## Begin DOCUMENT EXTRACT
The way I've learned to get better at reading code is often by reading other things. I read blogs, books, and questions and answers here on the various Stack Exchange sites about programming and architecture. It can be difficult to separate the useful bits from the dogma surrounding it, but doing so is extremely useful.

For example, there are rules people mention frequently when discussing software architecture. SOLID, the law of Demeter, design patterns, etc. Each of these ideas are useful to some degree. So learn them and try them out. You will likely find that there are limits where these ideas break down. For example, short functions are generally a good idea. It's easier to understand the flow of control and the logic in a shorter function. But it can be taken to an extreme. I've seen people recommend that no function should be longer than about 3 lines. I have, unfortunately, had to work with code like that and it is actually harder to follow because there's not enough context in a given function. So try these things out and learn where their limits are.
## End DOCUMENT EXTRACT
## Begin COLLECTED MATERIAL
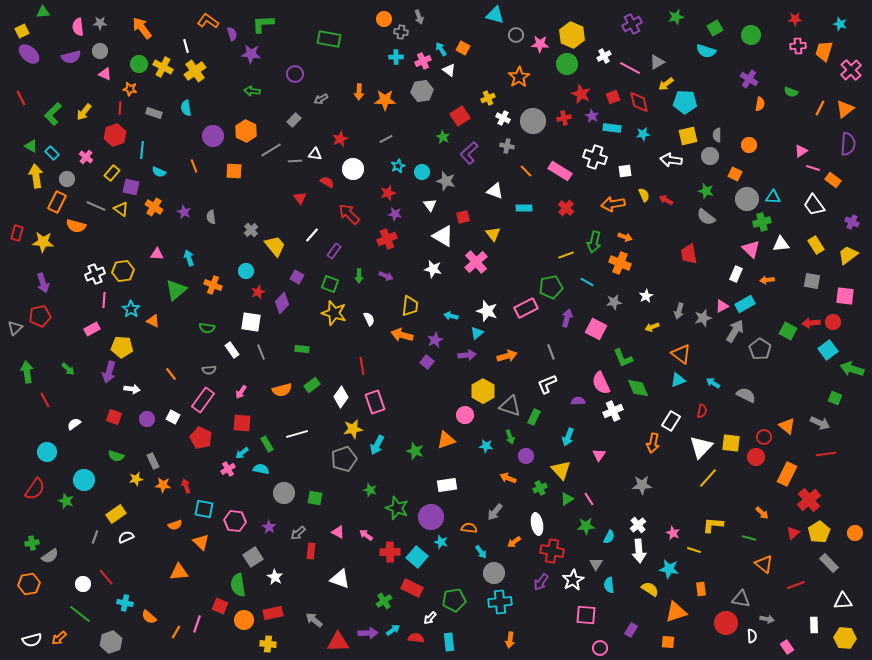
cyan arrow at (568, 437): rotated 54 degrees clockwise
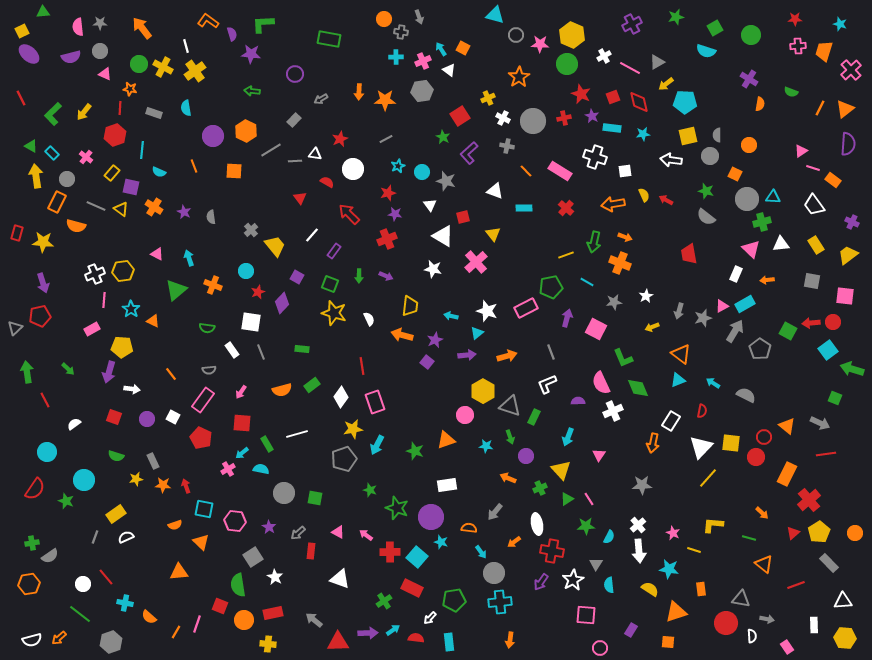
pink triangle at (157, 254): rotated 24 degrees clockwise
## End COLLECTED MATERIAL
▸ GIVEN REQUEST A:
According to the text on getting better at reading code, what is the longest length some people recommend for a function?
▸ GIVEN REQUEST B:
Please continue the text on getting better at reading code from the point where it stops.

▸ TASK RESULT A:
About 3 lines.

▸ TASK RESULT B:
Debugging

For debugging, learning how to use the debugger is a great first step. Be aware that debugger designers are sadists and the user interface for most debuggers are atrocious. If you can use an IDE with a debugger that has a GUI, I highly recommend it. They're not perfect, but they're a step up from using the awful command-line interfaces for most debuggers.

But you need other tools besides the debugger. You need memory watching tools; you need static analyzers; you need profilers, etc. Each one targets a specific set of problems. For example, there are tools for finding memory leaks while running. A profiler will time your code to find which parts are using the most CPU time, etc.

Tools help make the work of debugging easier.